As an example, we will write a wrapper around a previously implemented mix_channels_kernel that converts DLPack tensors to CuPy arrays and handles the stream synchronization.

[5]:
def mix_channels_wrapper(tensor1, tensor2):
    array1 = cupy.fromDlpack(tensor1)
    array2 = cupy.fromDlpack(tensor2)
    result = mix_channels_kernel(array1, array2)
    cupy.cuda.get_current_stream().synchronize()
    return result.toDlpack()


dltensor_function_pipe = Pipeline(
    batch_size=batch_size,
    num_threads=4,
    device_id=0,
    exec_async=False,
    exec_pipelined=False,
    seed=99,
)

with dltensor_function_pipe:
    input1, _ = fn.readers.file(file_root=image_dir, random_shuffle=True)
    input2, _ = fn.readers.file(file_root=image_dir, random_shuffle=True)
    im1, im2 = fn.decoders.image([input1, input2], device="mixed", output_type=types.RGB)
    res1, res2 = fn.resize([im1, im2], device="gpu", resize_x=300, resize_y=300)
    out = fn.dl_tensor_python_function(
        res1,
        res2,
        device="gpu",
        function=mix_channels_wrapper,
        synchronize_stream=True,
        batch_processing=False,
    )
    dltensor_function_pipe.set_outputs(out)

dltensor_function_pipe.build()
(ims,) = dltensor_function_pipe.run()

show_images(ims.as_cpu())
../../_images/examples_custom_operations_gpu_python_operator_11_0.png

The result is the same as after running mix_channels_kernel with PythonFunction. To correctly synchronize device code in DLTensorPythonFunction ensure that the folowing conditions are met:

  • All the preceding DALI GPU work is completed before the start of a provided function.

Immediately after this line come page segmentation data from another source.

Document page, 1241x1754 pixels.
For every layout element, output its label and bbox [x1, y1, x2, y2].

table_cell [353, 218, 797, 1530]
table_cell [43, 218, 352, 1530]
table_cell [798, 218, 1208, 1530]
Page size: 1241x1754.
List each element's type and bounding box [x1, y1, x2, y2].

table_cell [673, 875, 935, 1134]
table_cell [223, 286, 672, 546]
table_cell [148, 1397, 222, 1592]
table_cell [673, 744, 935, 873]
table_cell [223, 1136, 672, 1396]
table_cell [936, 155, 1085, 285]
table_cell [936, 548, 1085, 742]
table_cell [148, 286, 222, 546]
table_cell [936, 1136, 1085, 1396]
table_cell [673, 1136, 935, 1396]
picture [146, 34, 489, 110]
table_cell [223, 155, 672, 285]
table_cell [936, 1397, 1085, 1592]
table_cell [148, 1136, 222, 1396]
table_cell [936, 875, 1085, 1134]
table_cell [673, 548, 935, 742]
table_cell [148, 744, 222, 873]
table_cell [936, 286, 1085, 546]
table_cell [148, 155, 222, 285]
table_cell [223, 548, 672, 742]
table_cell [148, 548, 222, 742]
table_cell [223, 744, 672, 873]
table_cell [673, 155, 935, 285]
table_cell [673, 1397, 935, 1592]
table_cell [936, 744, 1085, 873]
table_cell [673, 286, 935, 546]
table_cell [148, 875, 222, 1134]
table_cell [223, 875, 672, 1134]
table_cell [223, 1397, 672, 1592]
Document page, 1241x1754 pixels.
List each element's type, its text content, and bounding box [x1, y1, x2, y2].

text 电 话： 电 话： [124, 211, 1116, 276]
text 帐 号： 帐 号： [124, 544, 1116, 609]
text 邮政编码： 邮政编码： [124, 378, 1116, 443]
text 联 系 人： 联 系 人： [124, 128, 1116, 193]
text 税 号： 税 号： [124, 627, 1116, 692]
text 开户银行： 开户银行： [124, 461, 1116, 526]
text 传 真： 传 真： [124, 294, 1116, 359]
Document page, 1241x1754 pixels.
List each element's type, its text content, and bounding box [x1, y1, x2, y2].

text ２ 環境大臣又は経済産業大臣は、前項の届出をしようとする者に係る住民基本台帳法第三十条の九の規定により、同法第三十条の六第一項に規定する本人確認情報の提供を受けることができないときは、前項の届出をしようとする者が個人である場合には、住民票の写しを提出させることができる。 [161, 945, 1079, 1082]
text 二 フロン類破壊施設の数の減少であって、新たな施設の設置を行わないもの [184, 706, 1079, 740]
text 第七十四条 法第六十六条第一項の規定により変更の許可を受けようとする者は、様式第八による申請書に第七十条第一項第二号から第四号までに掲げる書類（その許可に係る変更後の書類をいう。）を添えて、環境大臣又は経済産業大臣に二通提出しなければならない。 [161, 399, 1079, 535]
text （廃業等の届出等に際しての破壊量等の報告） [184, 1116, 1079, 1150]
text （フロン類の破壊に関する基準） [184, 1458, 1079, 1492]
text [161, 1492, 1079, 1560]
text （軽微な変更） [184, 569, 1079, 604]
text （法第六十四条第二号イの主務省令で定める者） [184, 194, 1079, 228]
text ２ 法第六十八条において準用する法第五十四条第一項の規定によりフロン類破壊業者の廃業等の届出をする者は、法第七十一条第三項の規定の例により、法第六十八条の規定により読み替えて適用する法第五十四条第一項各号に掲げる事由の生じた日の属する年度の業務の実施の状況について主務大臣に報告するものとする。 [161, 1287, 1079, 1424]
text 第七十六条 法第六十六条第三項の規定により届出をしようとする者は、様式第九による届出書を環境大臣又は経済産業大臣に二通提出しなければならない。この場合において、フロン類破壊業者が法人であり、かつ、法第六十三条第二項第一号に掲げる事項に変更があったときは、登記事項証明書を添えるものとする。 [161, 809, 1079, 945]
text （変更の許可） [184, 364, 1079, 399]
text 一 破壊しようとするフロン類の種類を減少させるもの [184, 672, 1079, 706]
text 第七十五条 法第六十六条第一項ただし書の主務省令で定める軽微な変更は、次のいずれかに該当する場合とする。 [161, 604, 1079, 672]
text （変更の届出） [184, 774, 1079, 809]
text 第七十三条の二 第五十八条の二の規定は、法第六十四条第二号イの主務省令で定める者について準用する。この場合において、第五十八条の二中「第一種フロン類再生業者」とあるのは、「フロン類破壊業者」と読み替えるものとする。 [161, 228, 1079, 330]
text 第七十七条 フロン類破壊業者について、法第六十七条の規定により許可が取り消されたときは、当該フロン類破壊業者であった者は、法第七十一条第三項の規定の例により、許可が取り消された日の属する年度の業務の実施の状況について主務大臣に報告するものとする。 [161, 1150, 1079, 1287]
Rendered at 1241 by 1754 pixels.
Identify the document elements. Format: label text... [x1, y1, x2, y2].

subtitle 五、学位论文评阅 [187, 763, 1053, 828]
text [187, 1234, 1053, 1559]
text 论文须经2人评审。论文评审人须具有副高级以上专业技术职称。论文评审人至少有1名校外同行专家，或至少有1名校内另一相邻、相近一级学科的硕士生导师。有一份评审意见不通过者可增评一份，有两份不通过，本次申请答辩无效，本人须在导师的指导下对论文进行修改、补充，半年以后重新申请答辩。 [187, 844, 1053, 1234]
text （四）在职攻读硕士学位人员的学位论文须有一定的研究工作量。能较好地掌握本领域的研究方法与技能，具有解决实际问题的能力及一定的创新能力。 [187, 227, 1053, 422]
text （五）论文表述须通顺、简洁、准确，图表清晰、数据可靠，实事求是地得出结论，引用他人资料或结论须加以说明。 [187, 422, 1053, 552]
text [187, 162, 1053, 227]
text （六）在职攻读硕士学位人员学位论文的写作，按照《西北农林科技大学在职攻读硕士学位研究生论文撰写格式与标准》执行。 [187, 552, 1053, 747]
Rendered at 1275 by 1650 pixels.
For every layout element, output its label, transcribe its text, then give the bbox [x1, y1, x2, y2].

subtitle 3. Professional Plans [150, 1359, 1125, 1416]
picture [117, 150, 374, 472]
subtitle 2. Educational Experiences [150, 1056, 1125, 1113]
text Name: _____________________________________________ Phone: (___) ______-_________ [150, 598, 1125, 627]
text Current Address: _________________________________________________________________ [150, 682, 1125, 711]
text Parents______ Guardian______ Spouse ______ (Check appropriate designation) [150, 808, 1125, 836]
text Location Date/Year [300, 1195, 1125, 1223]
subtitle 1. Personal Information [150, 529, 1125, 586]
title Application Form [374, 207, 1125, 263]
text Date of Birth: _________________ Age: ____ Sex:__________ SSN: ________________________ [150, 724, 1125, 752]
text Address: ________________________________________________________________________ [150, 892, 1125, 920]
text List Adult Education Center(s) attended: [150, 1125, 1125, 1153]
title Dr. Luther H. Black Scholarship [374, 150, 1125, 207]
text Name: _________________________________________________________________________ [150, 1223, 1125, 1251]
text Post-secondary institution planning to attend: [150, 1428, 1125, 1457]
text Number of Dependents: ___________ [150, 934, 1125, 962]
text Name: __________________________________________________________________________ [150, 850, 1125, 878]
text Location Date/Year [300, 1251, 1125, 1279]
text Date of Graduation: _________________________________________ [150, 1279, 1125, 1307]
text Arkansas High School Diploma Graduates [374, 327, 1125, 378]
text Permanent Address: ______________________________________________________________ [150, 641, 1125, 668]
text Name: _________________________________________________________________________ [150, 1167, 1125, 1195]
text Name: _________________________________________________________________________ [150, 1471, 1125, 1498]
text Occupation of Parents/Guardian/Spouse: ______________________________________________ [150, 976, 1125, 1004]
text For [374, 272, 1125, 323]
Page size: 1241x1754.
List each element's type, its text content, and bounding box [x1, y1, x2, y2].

  • The work that we schedule in the provided function is completed before we return the results.

The first condition is warranted by the synchronize_stream=True flag (set to True by default). The user is responsible for providing the second part. In the example above the synchronization is achieved by adding the cupy.cuda.get_current_stream().synchronize() line.